# pigeon jokes



## birds+me=happy

I'm kinda bored so I just though I would bright some people up with a couple jokes.

Did you hear about the man who became a millionaire with one homing pigeon?

He sold it for a dollar and it kept coming home a million times! 


A BIG HOLE

Little Tim was outside in the back yard digging a big hole in the corner of the yard. He had been out there for a while really making this hole very large and deep. 

The neighbor had been watching him for some time through her kitchen window and decided to go out and find out what was going on.

"Tim, why are you digging such a big hole in the yard?" she asked.

Tim did not even look up but spoke in anger, "Because my pigeon died"

"I am so sorry to hear that Tim" she said. "But why are you digging such a big hole?"

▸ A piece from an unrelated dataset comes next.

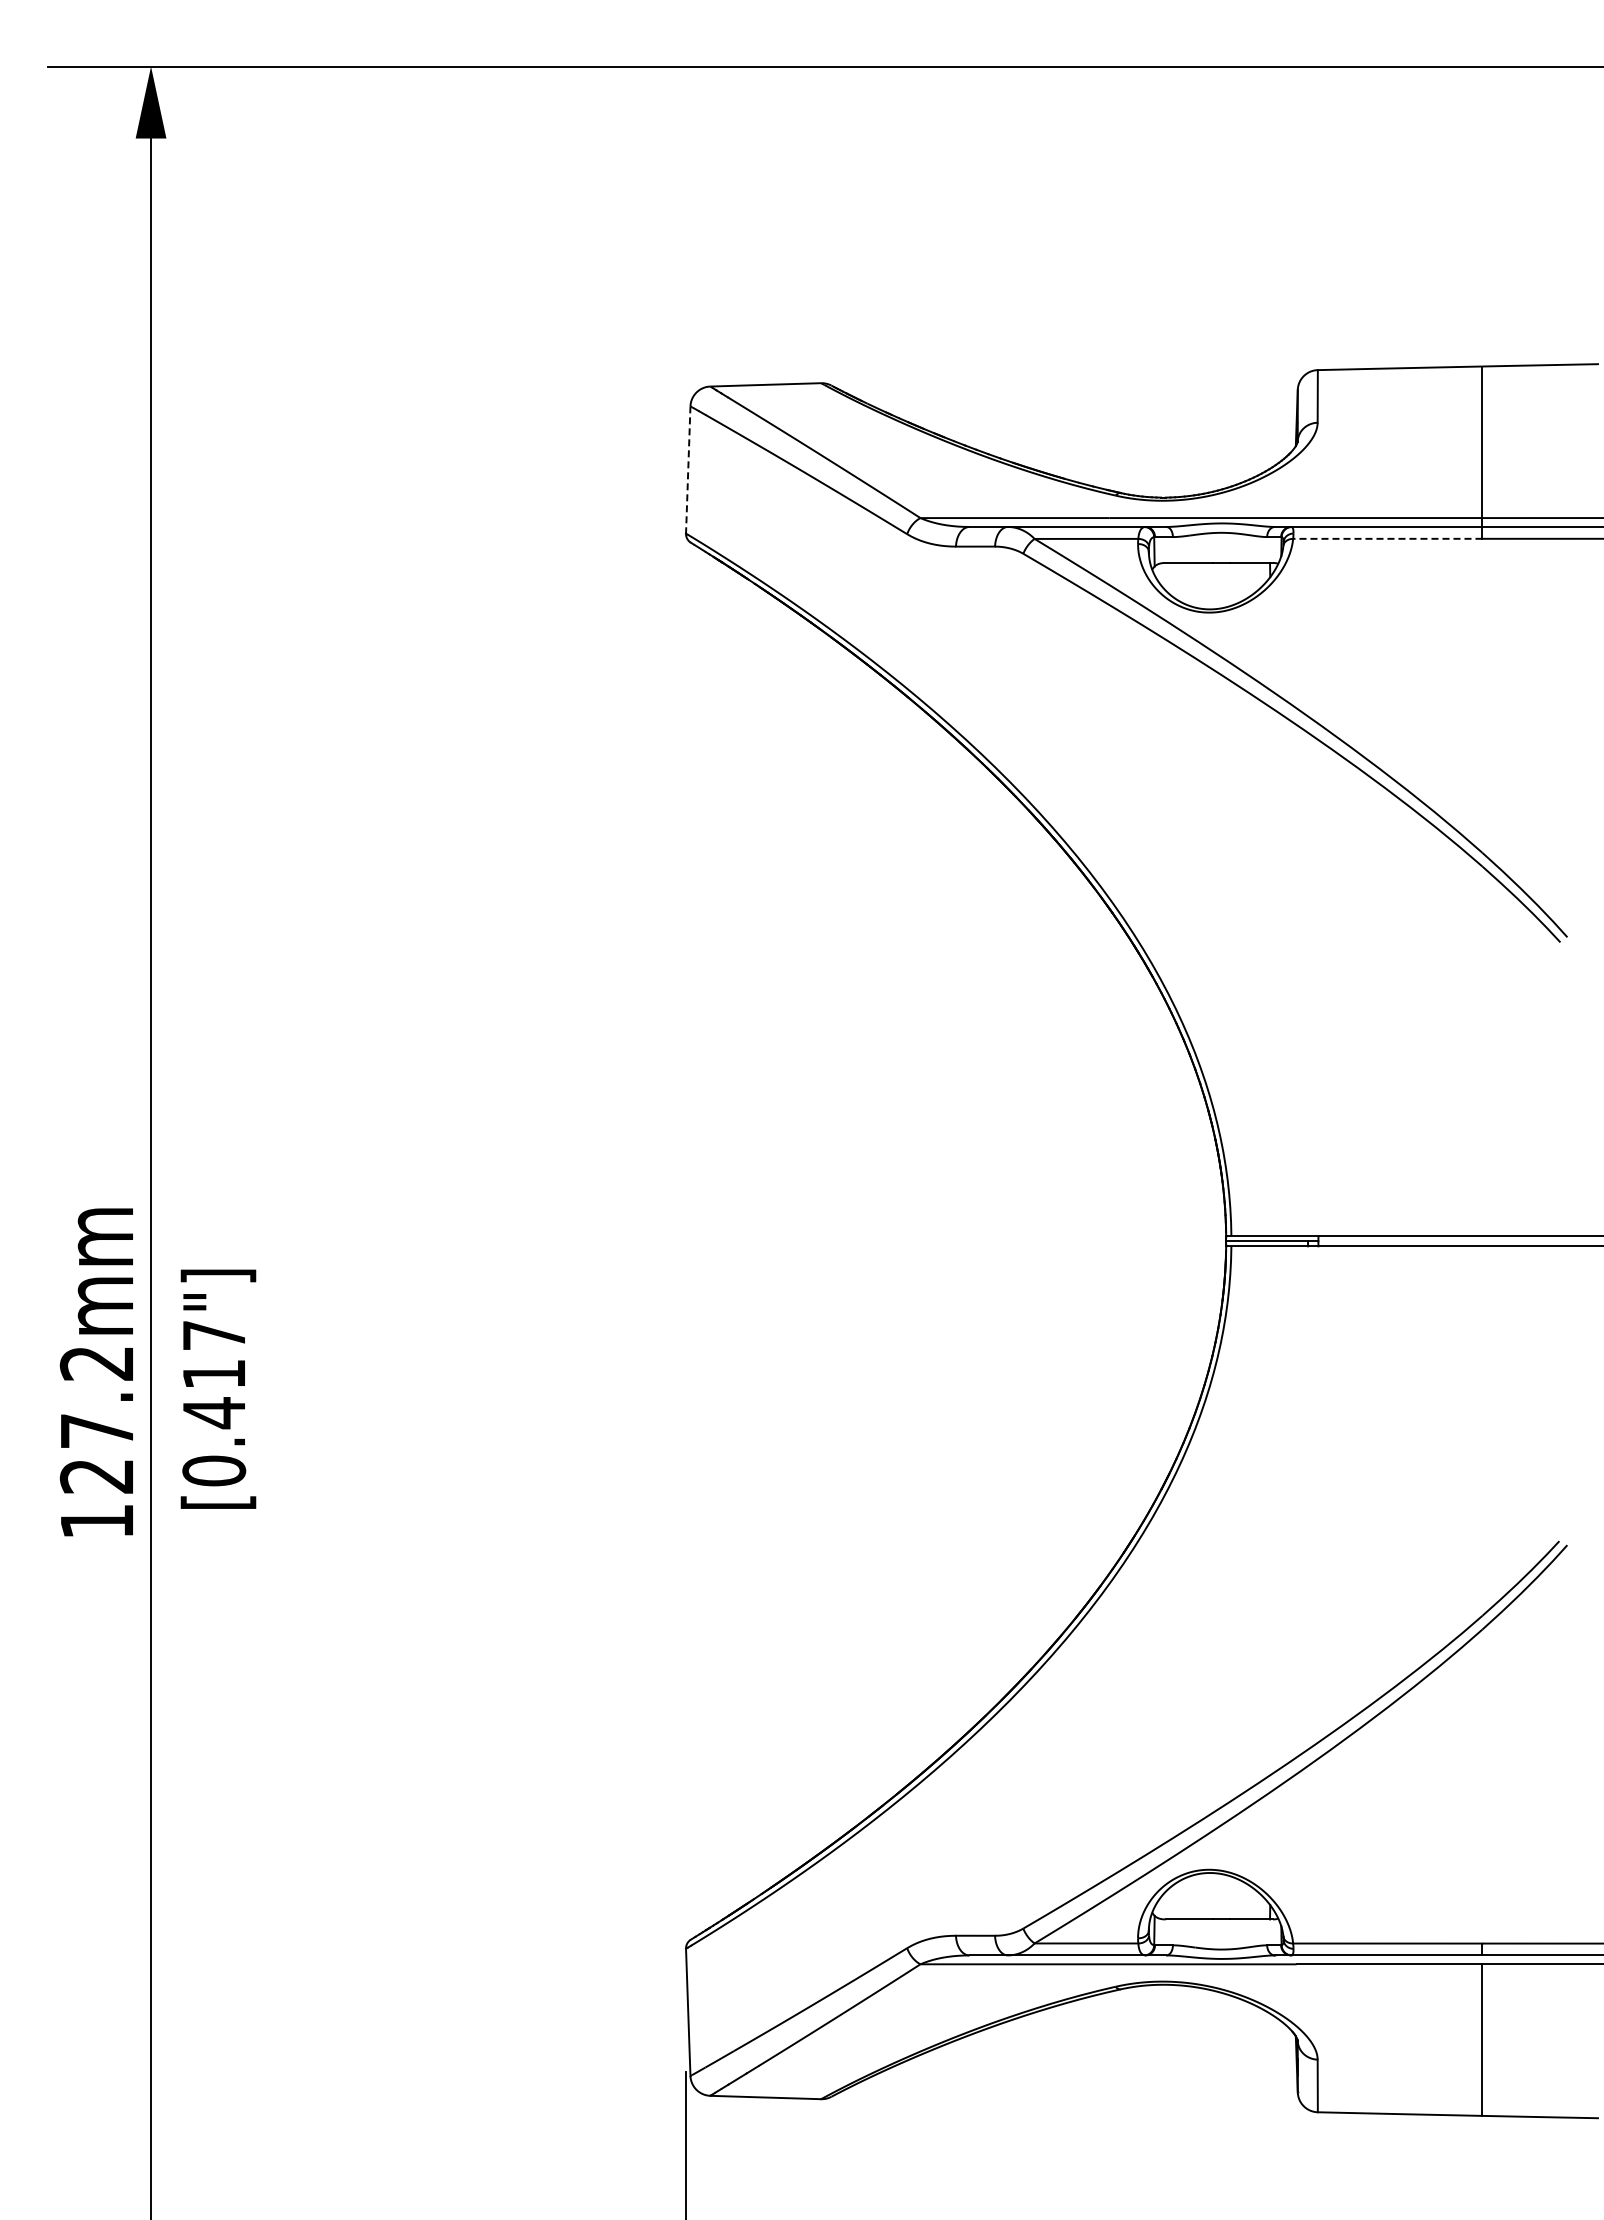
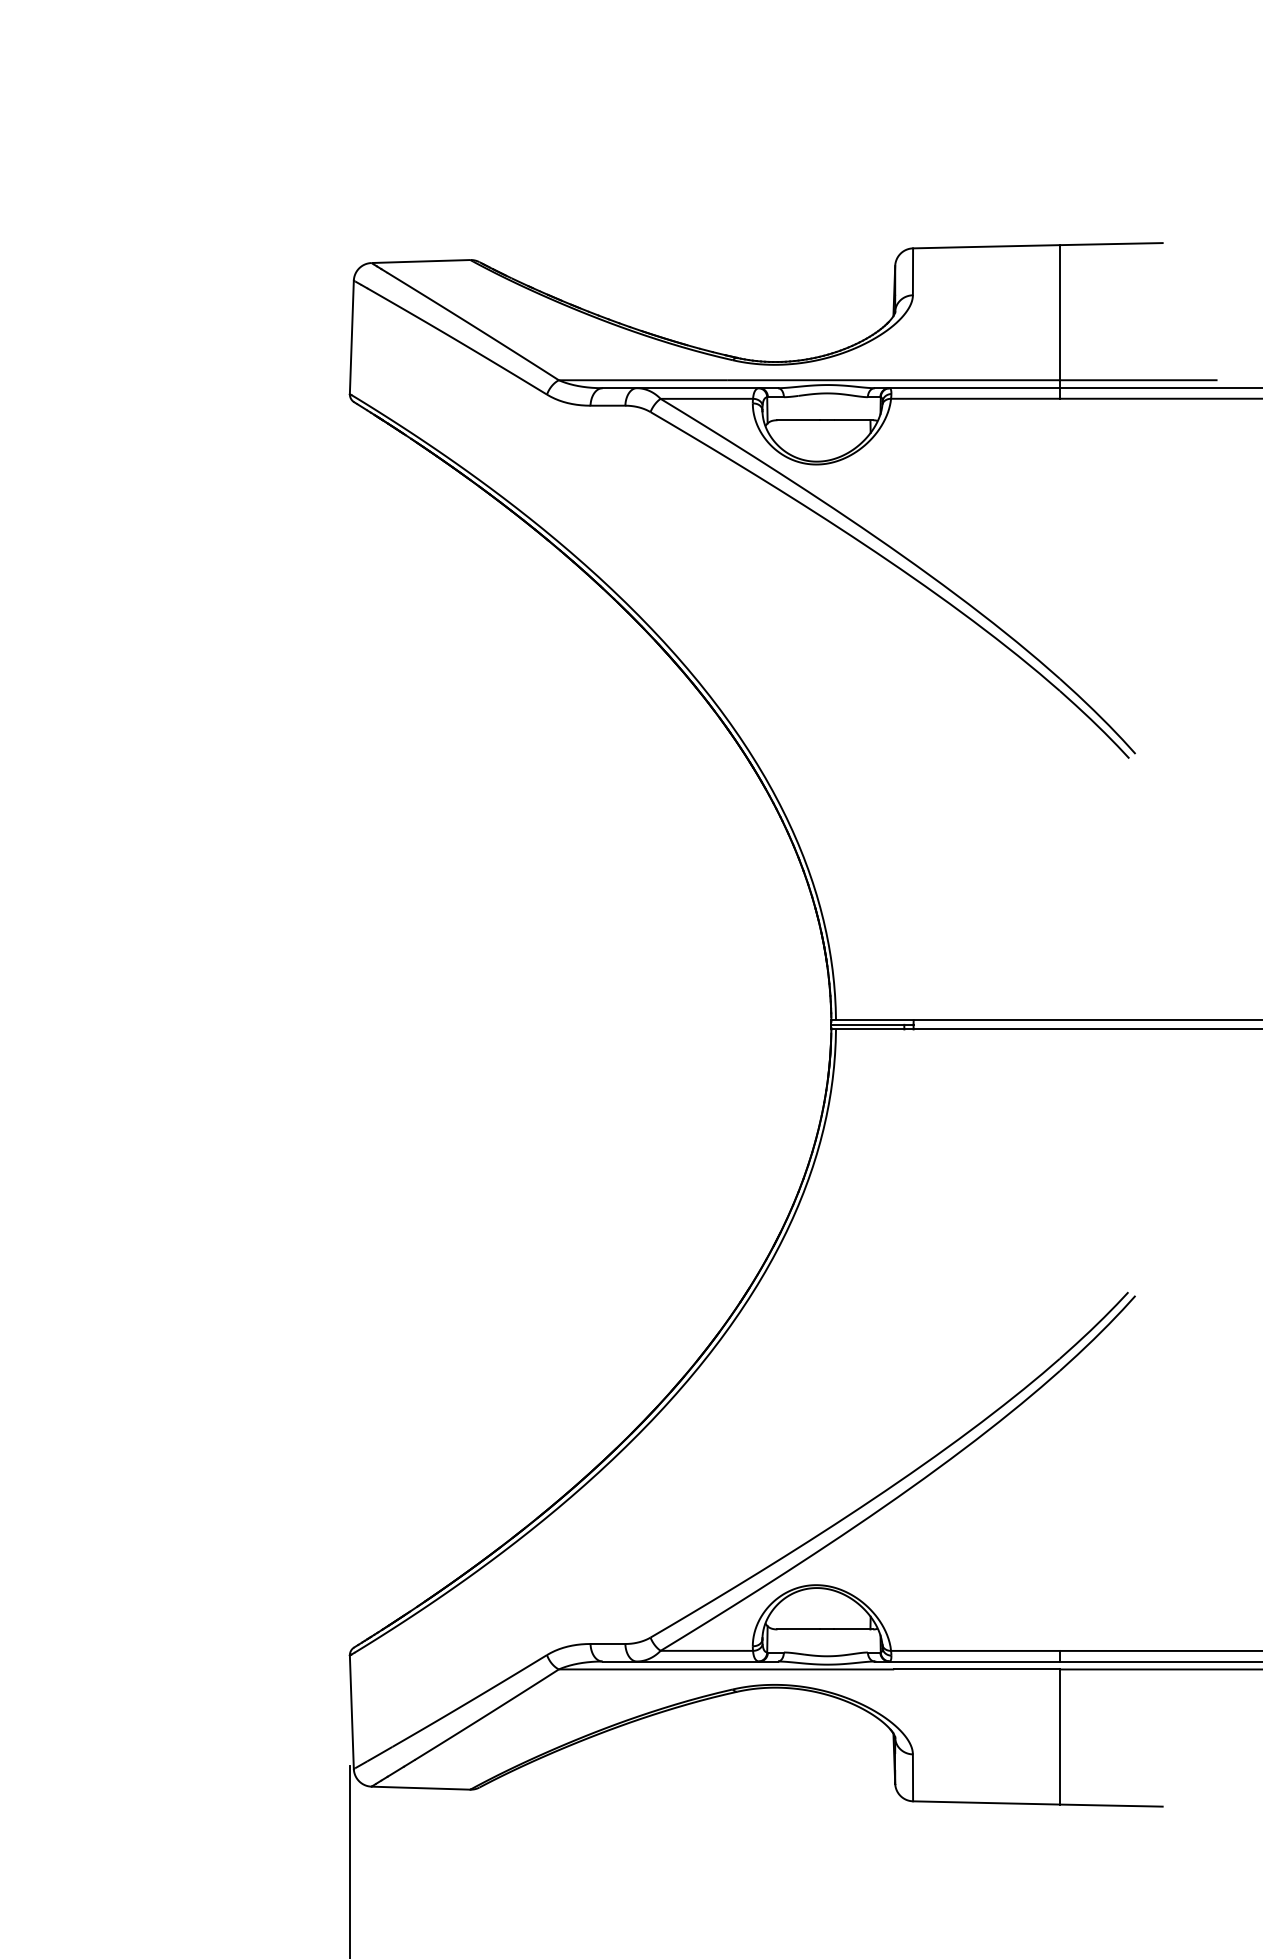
line: (688, 470) -> (352, 337), dashed -> solid
line: (1387, 538) -> (975, 398), dashed -> solid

Tim replied, "Because your darn cat is goin' in there too."

 lol


----------



## RodSD

Hahaha....I like the first joke. Someone will bury you, too, on the second joke. (That is a joke!)


----------



## birds+me=happy

And here's a poem I found.

A Little Pigeon Poem

Why live with pigeons? There's danger you know, 
Can't adopt just one, the craving will grow. 
There's no doubt they're addictive, wherein lies the danger, 
While living with lots, you'll grow poorer (and stranger?). 

One pigeon is so funny, and two are no trouble, 
The more, the merrier, they're all so delightful. 
The third is a honey, the fourth one's a breeze, 
You can live in a house full, with the greatest of ease. 

So how 'bout another -- or two if you must? 
They're really quite easy, but oh Lord, the dust. 
With pigeons on furniture, and pigeons in bed, 
And their toys and things, "It's no bother," you've said. 

So, invite some more pigeons, you can always find room, 
And a little more time, for the dust cloth and broom. 
There's hardly a limit, to the pigeons you add, 
The thought of a cutback, sure makes you sad. 

Each one is so special, so unique and so funny, 
Food and care bills grow larger, you spend much more money. 
Your folks never visit, few friends come to stay, 
Except other bird folks, who live the same way. 

Is it worth it you wonder? Are you caught in a trap? 
Then your pigeon pals fly over, and into your lap. 
Their coos say your special, and you know that you will, 
Keep your feathered friends, in spite of the bill.


----------



## spirit wings

funny and cute stuff....we do have a "small talk" thread though that you may want to use next time


----------



## teebo

*Pigeon flying in sky*

But baby pigeon said, "I can't make it; I'll get too tired." His mother said, "Don't worry; I'll tie a piece of string to one of your legs and the other end to mine." 

The baby started to cry.

"What's wrong?" said the mother.

"I don't want to be pigeon towed!"


----------